Die zweite Reise Sindbad des Seefahrers
Zu Hause ging es mir gut. Ich war gesund, hatte viel Geld und war gut angesehen. In meinem schönen Haus gingen meine Freunde ein und aus, und es reihten sich die Tage aneinander, wie Perlen auf einer Schnur. Doch wenn man das eine hat, sehnt man sich nach dem anderen.
Ich jedenfalls bekam immer wieder auch Sehnsucht nach der Ferne. Ich hatte das Gefühl, nicht genug von der Welt gesehen zu haben, und dachte, ich würde etwas versäumen, wenn ich nur noch zu Hause bliebe.
So zog es mich immer wieder zum Meer. Ich nahm meinen Vorrat an Geld und Waren, ging an den Strand und heuerte auf einem Schiff an. Es war ein schönes Segelschiff.

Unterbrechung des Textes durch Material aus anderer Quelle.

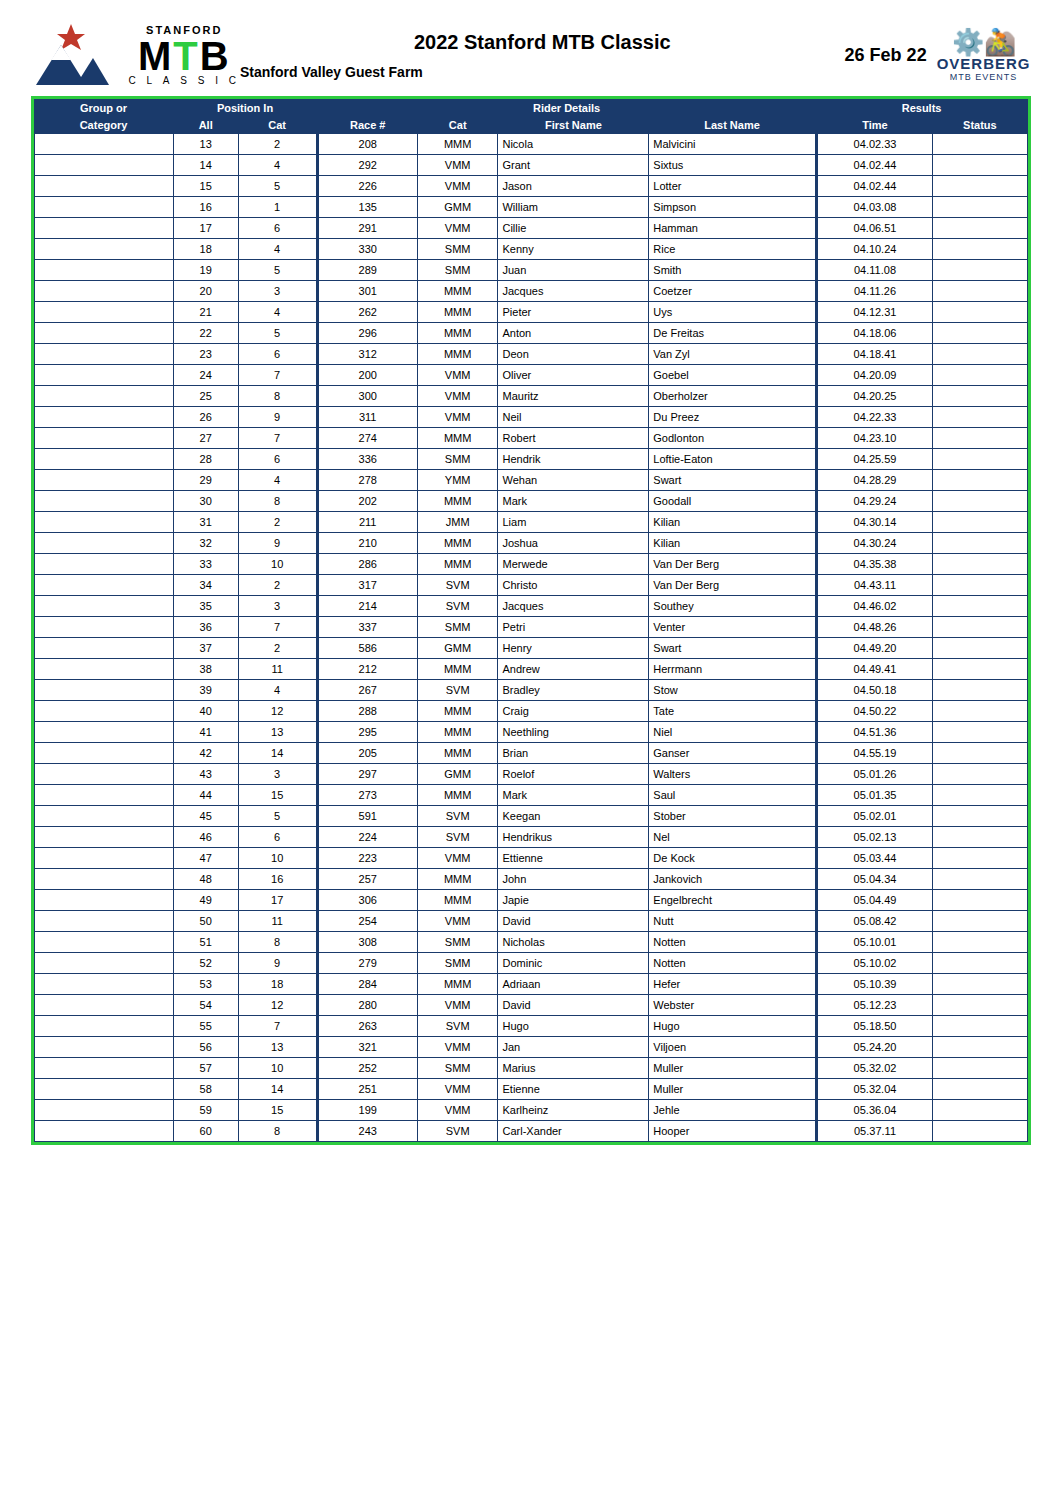STANFORD
MTB
C L A S S I C
2022 Stanford MTB Classic
Stanford Valley Guest Farm
26 Feb 22
⚙️🚵
OVERBERG
MTB EVENTS
| Group or | Position In | Rider Details | Results |
| --- | --- | --- | --- |
| Category | All | Cat | Race # | Cat | First Name | Last Name | Time | Status |
| | 13 | 2 | 208 | MMM | Nicola | Malvicini | 04.02.33 | |
| | 14 | 4 | 292 | VMM | Grant | Sixtus | 04.02.44 | |
| | 15 | 5 | 226 | VMM | Jason | Lotter | 04.02.44 | |
| | 16 | 1 | 135 | GMM | William | Simpson | 04.03.08 | |
| | 17 | 6 | 291 | VMM | Cillie | Hamman | 04.06.51 | |
| | 18 | 4 | 330 | SMM | Kenny | Rice | 04.10.24 | |
| | 19 | 5 | 289 | SMM | Juan | Smith | 04.11.08 | |
| | 20 | 3 | 301 | MMM | Jacques | Coetzer | 04.11.26 | |
| | 21 | 4 | 262 | MMM | Pieter | Uys | 04.12.31 | |
| | 22 | 5 | 296 | MMM | Anton | De Freitas | 04.18.06 | |
| | 23 | 6 | 312 | MMM | Deon | Van Zyl | 04.18.41 | |
| | 24 | 7 | 200 | VMM | Oliver | Goebel | 04.20.09 | |
| | 25 | 8 | 300 | VMM | Mauritz | Oberholzer | 04.20.25 | |
| | 26 | 9 | 311 | VMM | Neil | Du Preez | 04.22.33 | |
| | 27 | 7 | 274 | MMM | Robert | Godlonton | 04.23.10 | |
| | 28 | 6 | 336 | SMM | Hendrik | Loftie-Eaton | 04.25.59 | |
| | 29 | 4 | 278 | YMM | Wehan | Swart | 04.28.29 | |
| | 30 | 8 | 202 | MMM | Mark | Goodall | 04.29.24 | |
| | 31 | 2 | 211 | JMM | Liam | Kilian | 04.30.14 | |
| | 32 | 9 | 210 | MMM | Joshua | Kilian | 04.30.24 | |
| | 33 | 10 | 286 | MMM | Merwede | Van Der Berg | 04.35.38 | |
| | 34 | 2 | 317 | SVM | Christo | Van Der Berg | 04.43.11 | |
| | 35 | 3 | 214 | SVM | Jacques | Southey | 04.46.02 | |
| | 36 | 7 | 337 | SMM | Petri | Venter | 04.48.26 | |
| | 37 | 2 | 586 | GMM | Henry | Swart | 04.49.20 | |
| | 38 | 11 | 212 | MMM | Andrew | Herrmann | 04.49.41 | |
| | 39 | 4 | 267 | SVM | Bradley | Stow | 04.50.18 | |
| | 40 | 12 | 288 | MMM | Craig | Tate | 04.50.22 | |
| | 41 | 13 | 295 | MMM | Neethling | Niel | 04.51.36 | |
| | 42 | 14 | 205 | MMM | Brian | Ganser | 04.55.19 | |
| | 43 | 3 | 297 | GMM | Roelof | Walters | 05.01.26 | |
| | 44 | 15 | 273 | MMM | Mark | Saul | 05.01.35 | |
| | 45 | 5 | 591 | SVM | Keegan | Stober | 05.02.01 | |
| | 46 | 6 | 224 | SVM | Hendrikus | Nel | 05.02.13 | |
| | 47 | 10 | 223 | VMM | Ettienne | De Kock | 05.03.44 | |
| | 48 | 16 | 257 | MMM | John | Jankovich | 05.04.34 | |
| | 49 | 17 | 306 | MMM | Japie | Engelbrecht | 05.04.49 | |
| | 50 | 11 | 254 | VMM | David | Nutt | 05.08.42 | |
| | 51 | 8 | 308 | SMM | Nicholas | Notten | 05.10.01 | |
| | 52 | 9 | 279 | SMM | Dominic | Notten | 05.10.02 | |
| | 53 | 18 | 284 | MMM | Adriaan | Hefer | 05.10.39 | |
| | 54 | 12 | 280 | VMM | David | Webster | 05.12.23 | |
| | 55 | 7 | 263 | SVM | Hugo | Hugo | 05.18.50 | |
| | 56 | 13 | 321 | VMM | Jan | Viljoen | 05.24.20 | |
| | 57 | 10 | 252 | SMM | Marius | Muller | 05.32.02 | |
| | 58 | 14 | 251 | VMM | Etienne | Muller | 05.32.04 | |
| | 59 | 15 | 199 | VMM | Karlheinz | Jehle | 05.36.04 | |
| | 60 | 8 | 243 | SVM | Carl-Xander | Hooper | 05.37.11 | |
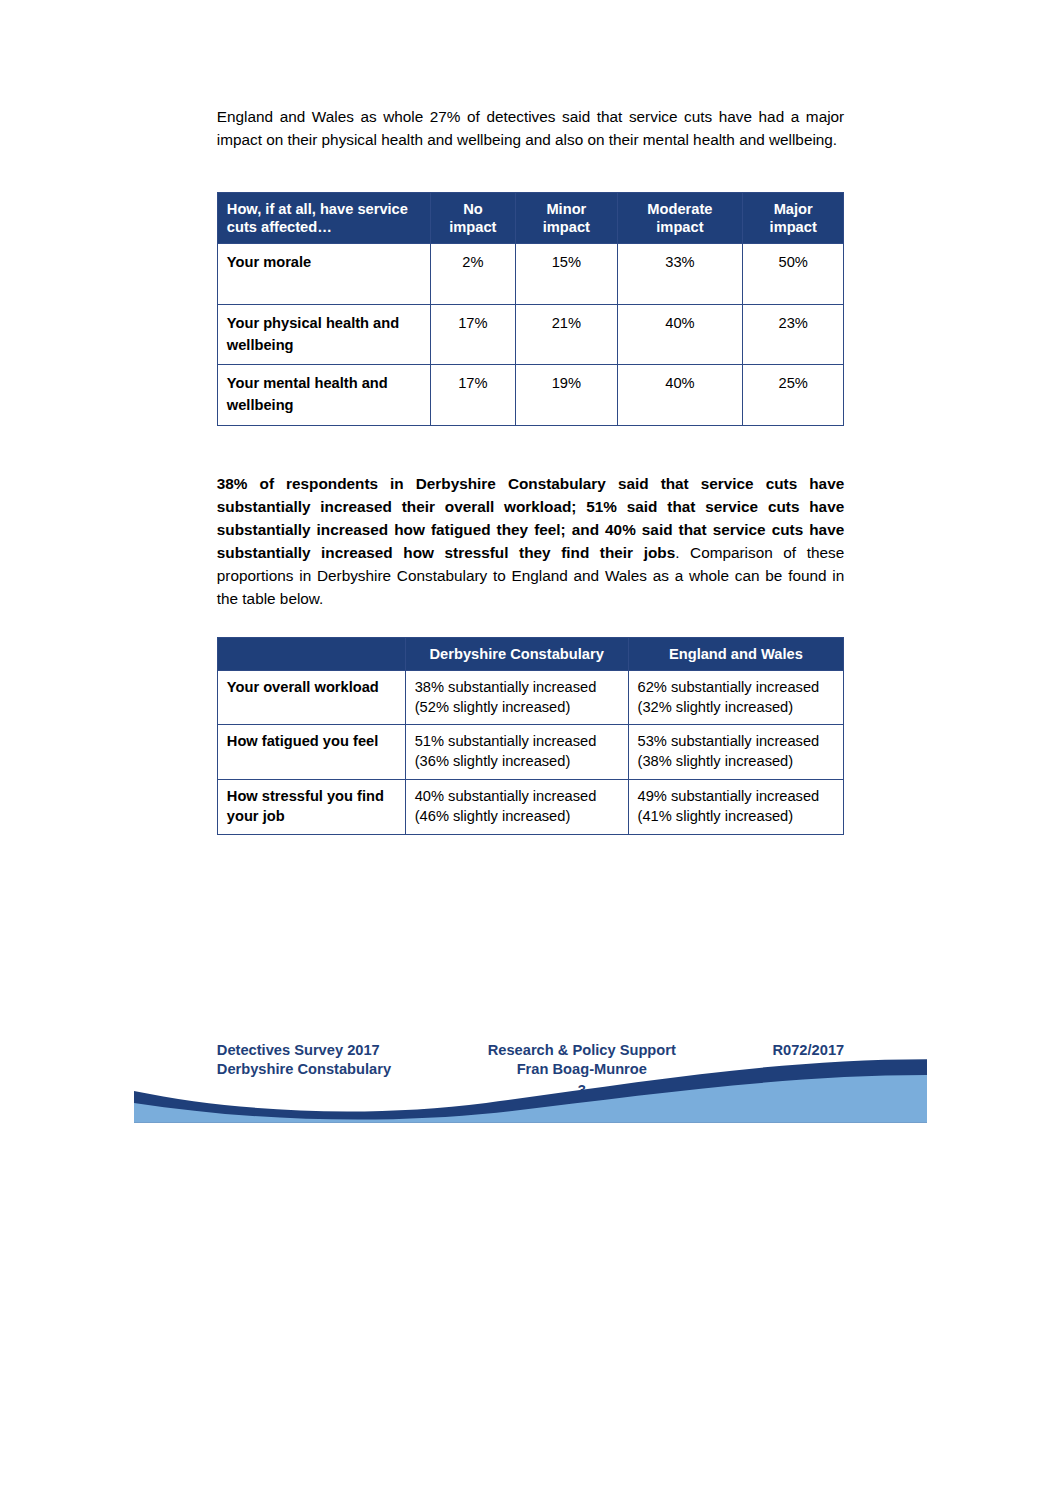England and Wales as whole 27% of detectives said that service cuts have had a major impact on their physical health and wellbeing and also on their mental health and wellbeing.
| How, if at all, have service cuts affected… | No impact | Minor impact | Moderate impact | Major impact |
| --- | --- | --- | --- | --- |
| Your morale | 2% | 15% | 33% | 50% |
| Your physical health and wellbeing | 17% | 21% | 40% | 23% |
| Your mental health and wellbeing | 17% | 19% | 40% | 25% |
38% of respondents in Derbyshire Constabulary said that service cuts have substantially increased their overall workload; 51% said that service cuts have substantially increased how fatigued they feel; and 40% said that service cuts have substantially increased how stressful they find their jobs. Comparison of these proportions in Derbyshire Constabulary to England and Wales as a whole can be found in the table below.
| | Derbyshire Constabulary | England and Wales |
| --- | --- | --- |
| Your overall workload | 38% substantially increased (52% slightly increased) | 62% substantially increased (32% slightly increased) |
| How fatigued you feel | 51% substantially increased (36% slightly increased) | 53% substantially increased (38% slightly increased) |
| How stressful you find your job | 40% substantially increased (46% slightly increased) | 49% substantially increased (41% slightly increased) |
Detectives Survey 2017
Derbyshire Constabulary
Research & Policy Support
Fran Boag-Munroe3
R072/2017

Die Mannschaft bestand aus erfahrenen Männern, alles junge Matrosen, die den Ozean liebten.
Mit anderen Kaufleuten zusammen bestieg ich das Schiff. Wir verstauten unsere Waren, dann wurde der Anker gelichtet und wir fuhren davon. Ich freute mich, als mir der Duft von Salz und Meer um die Nase wehte.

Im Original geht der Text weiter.